** Task prompt **
Copy the text of every record below character for character, keeping each line as it appears. Leave out the pictures.

Page images with their extracted text:
○ ○ ○ ○ ○ ○ ○

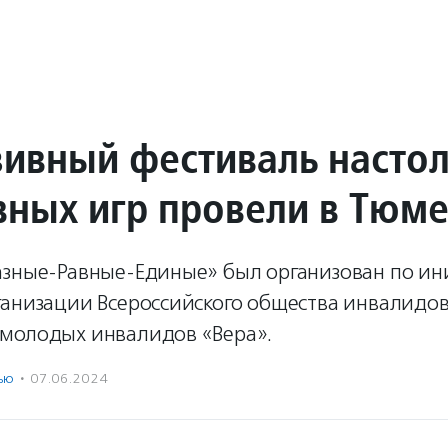
ивный фестиваль насто
вных игр провели в Тюм
азные-Равные-Единые» был организован по и
ганизации Всероссийского общества инвалидов
молодых инвалидов «Вера».
ью
·
07.06.2024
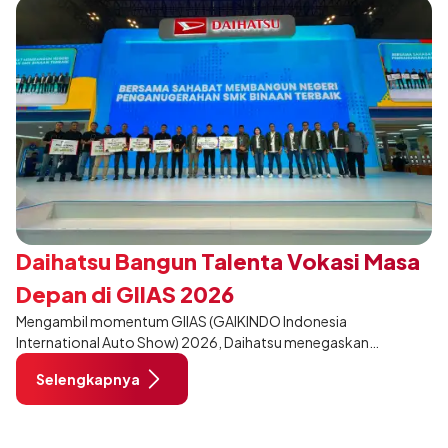
Daihatsu Bangun Talenta Vokasi Masa
Depan di GIIAS 2026
Mengambil momentum GIIAS (GAIKINDO Indonesia
International Auto Show) 2026, Daihatsu menegaskan
komitmennya dalam meningkatkan kualitas SDM (Sumber Daya
Selengkapnya
Manusia) melalui pendidikan vokasi bertema “Bersama Sahabat
Membangun Negeri”. Komitmen ini diwujudkan melalui ajang
penganugerahan SMK Binaan Terbaik yang berlokasi di Booth
Daihatsu di Hall 7B pada 5 Agustus 2026.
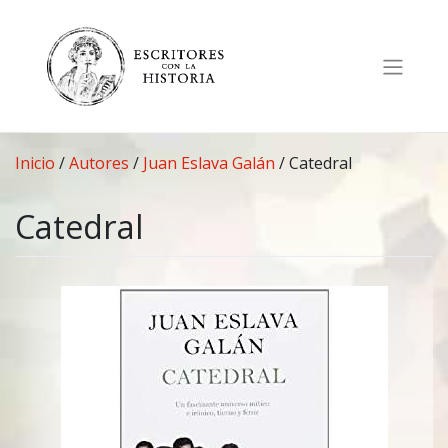
Saltar
al
contenido
Inicio
/
Autores
/
Juan Eslava Galán
/
Catedral
Catedral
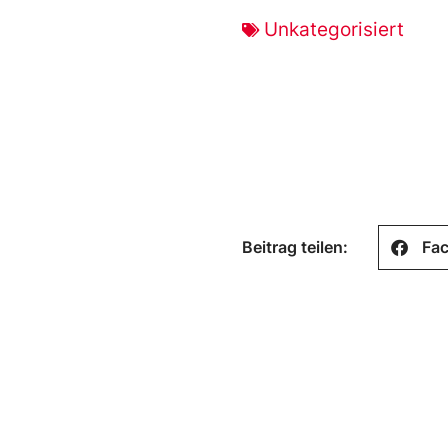
Unkategorisiert
Beitrag teilen:
Fa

○ ○ ○ ○ ○ ○ ○

** Solution to the problem **
ивный фестиваль насто
вных игр провели в Тюм
азные-Равные-Единые» был организован по и
ганизации Всероссийского общества инвалидов
молодых инвалидов «Вера».
ью
·
07.06.2024
Daihatsu Bangun Talenta Vokasi Masa
Depan di GIIAS 2026
Mengambil momentum GIIAS (GAIKINDO Indonesia
International Auto Show) 2026, Daihatsu menegaskan
komitmennya dalam meningkatkan kualitas SDM (Sumber Daya
Selengkapnya
Manusia) melalui pendidikan vokasi bertema “Bersama Sahabat
Membangun Negeri”. Komitmen ini diwujudkan melalui ajang
penganugerahan SMK Binaan Terbaik yang berlokasi di Booth
Daihatsu di Hall 7B pada 5 Agustus 2026.
Saltar
al
contenido
Inicio
/
Autores
/
Juan Eslava Galán
/
Catedral
Catedral
Unkategorisiert
Beitrag teilen:
Fa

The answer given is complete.